Comments/Questions: gdn@gdnlaw.com
2012 Nissenbaum Law Group, LLC
What is a “Pay if Paid” Contract Clause and Can it Apply to a Construction Subcontractor?
What constitutes a “pay-if-paid” construction contract clause? The United States Court of Appeals for the Third Circuit recently addressed this question in Sloan v. Liberty Mutual Insurance Company, 653 F.3d 175 (3d Cir. 2011).
That case involved a waterfront condominium in Philadelphia. Isla of Capri Associates LP, the developer of the condominiums (“IOC”), contracted with Shoemaker Construction Co. (“Shoemaker”) to be the contractor for the project (“Contractor Contract”). Subsequently, Shoemaker hired subcontractor Sloan & Co. (“Sloan”) to perform construction involving drywall and carpentry (“Subcontract”). Liberty Mutual Insurance Co. (“Liberty”) issued a surety bond guaranteeing payment for the subcontractors work. After the work was completed, IOC refused to pay Shoemaker for monies owed under the contractor contract because IOC was unhappy with some of the subcontractors’ work. As a result, Shoemaker withheld the remaining balance due to Sloan.
Sloan filed a claim against Liberty for payment pursuant to the surety bond. Id. at 177. Liberty denied any payment obligation under the premise that Paragraph 6.f of the subcontract contained a provision that conditioned Sloan’s right to payment on IOC’s payment to Shoemaker (a pay-if-paid clause). See id. Therefore, Sloan was not entitled to payment since Shoemaker never received payment from IOC. Id. The United States District Court for the Eastern District of Pennsylvania entered partial summary judgment for Sloan, rejecting Liberty’s view of the contract. Id. at 178.
The dispute here centered on the interpretation of Paragraph 6.f of the subcontract, which dealt with final payment. The first subparagraph provided: ‘Final payment shall be made within thirty (30) days after the last of the following to occur, the occurrence of all of which shall be conditions precedent to such final payment . . .’ Id. at 179. There were seven (7) conditions precedent, one of which was that ‘[IOC] shall have accepted the Work and made final payment thereunder to [Shoemaker].’ Id. Another provided that Shoemaker “shall have received final payment from [IOC] for [Sloan’s] work.’ Id.

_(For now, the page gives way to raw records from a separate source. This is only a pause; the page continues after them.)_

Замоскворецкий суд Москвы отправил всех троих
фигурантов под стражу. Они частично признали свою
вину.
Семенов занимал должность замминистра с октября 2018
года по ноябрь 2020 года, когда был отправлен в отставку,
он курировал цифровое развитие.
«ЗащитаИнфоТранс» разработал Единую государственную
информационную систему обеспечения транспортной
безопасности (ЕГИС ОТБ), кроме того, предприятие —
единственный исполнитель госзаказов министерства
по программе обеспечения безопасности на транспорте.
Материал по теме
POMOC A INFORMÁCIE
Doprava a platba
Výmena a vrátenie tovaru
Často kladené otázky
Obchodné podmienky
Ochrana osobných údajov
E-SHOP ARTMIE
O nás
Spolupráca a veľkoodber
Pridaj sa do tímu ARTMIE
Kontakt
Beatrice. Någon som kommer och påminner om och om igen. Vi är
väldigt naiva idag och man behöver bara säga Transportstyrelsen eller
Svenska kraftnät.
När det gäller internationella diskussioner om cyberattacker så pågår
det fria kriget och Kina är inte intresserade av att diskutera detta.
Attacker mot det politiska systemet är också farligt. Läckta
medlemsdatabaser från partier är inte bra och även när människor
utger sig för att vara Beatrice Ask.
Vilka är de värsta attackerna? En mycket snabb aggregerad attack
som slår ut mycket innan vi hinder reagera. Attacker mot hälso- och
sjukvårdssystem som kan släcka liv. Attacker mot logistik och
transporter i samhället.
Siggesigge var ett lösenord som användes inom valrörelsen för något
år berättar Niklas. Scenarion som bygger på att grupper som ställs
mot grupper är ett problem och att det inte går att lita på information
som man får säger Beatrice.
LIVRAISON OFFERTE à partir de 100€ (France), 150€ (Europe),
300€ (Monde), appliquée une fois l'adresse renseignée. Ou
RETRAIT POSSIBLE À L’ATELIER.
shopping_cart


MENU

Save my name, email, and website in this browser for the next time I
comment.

Paragraph 20’s liquidating provision in the subcontract further clarified the extent of Shoemaker’s responsibility for payment to Sloan:
“In the event [Sloan] asserts a claim for payment of the Subcontract Sum or a portion therof . . . and in the event that [Shoemaker] in its sole, exclusive and arbitrary discretion submits said . . . Claim to [IOC] . . . for a decision or determination, then all decisions and determinations made by [IOC] or its representative shall be binding upon [Sloan] even though [Sloan] may not be a party thereto.”
Id. at 182.
When Liberty appealed the United States District Court for the Eastern District of Pennsylvania’s judgment, the Third Circuit was satisfied that the contract stipulated a pay-if-paid compensation policy for Sloan. See id. at 184. The Third Circuit concluded that “Paragraphs 20 and 6.f create a mechanism for passing through Sloan’s remaining claims for final payment and peg Sloan’s recovery to the amount that Shoemaker receives from IOC for Sloan’s work.” Id. Sloan, therefore, received a proportional/pro rata share of the recovery Shoemaker gained from its separate lawsuit against IOC rather than receiving the full balance it was owed under the contract. See id.
The lesson here for subcontractors is to be aware of the pay-if-paid issue when drafting the subcontractor agreement.